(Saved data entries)
-- Opening Marker --

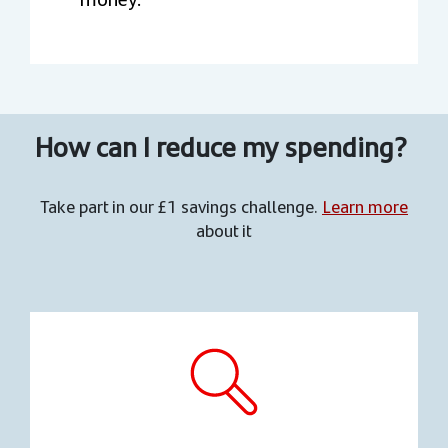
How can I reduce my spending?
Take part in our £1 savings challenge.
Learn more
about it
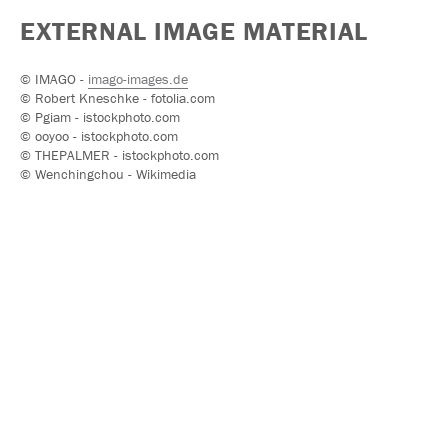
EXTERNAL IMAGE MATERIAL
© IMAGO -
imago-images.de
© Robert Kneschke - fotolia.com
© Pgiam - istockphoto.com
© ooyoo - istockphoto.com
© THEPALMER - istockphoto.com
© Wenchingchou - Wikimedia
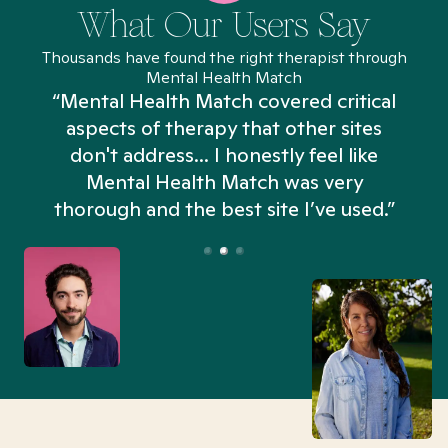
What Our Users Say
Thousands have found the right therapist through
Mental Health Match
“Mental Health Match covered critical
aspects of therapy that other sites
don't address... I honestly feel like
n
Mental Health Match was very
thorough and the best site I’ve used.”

-- Closing Marker --

#### TASK GOAL
No pictures go in the copy. Retype exactly the lines from the one with "imago-images.de" through the last line of the entries above, both included, and nothing more.

#### EXERCISE ANSWER
imago-images.de
© Robert Kneschke - fotolia.com
© Pgiam - istockphoto.com
© ooyoo - istockphoto.com
© THEPALMER - istockphoto.com
© Wenchingchou - Wikimedia
What Our Users Say
Thousands have found the right therapist through
Mental Health Match
“Mental Health Match covered critical
aspects of therapy that other sites
don't address... I honestly feel like
n
Mental Health Match was very
thorough and the best site I’ve used.”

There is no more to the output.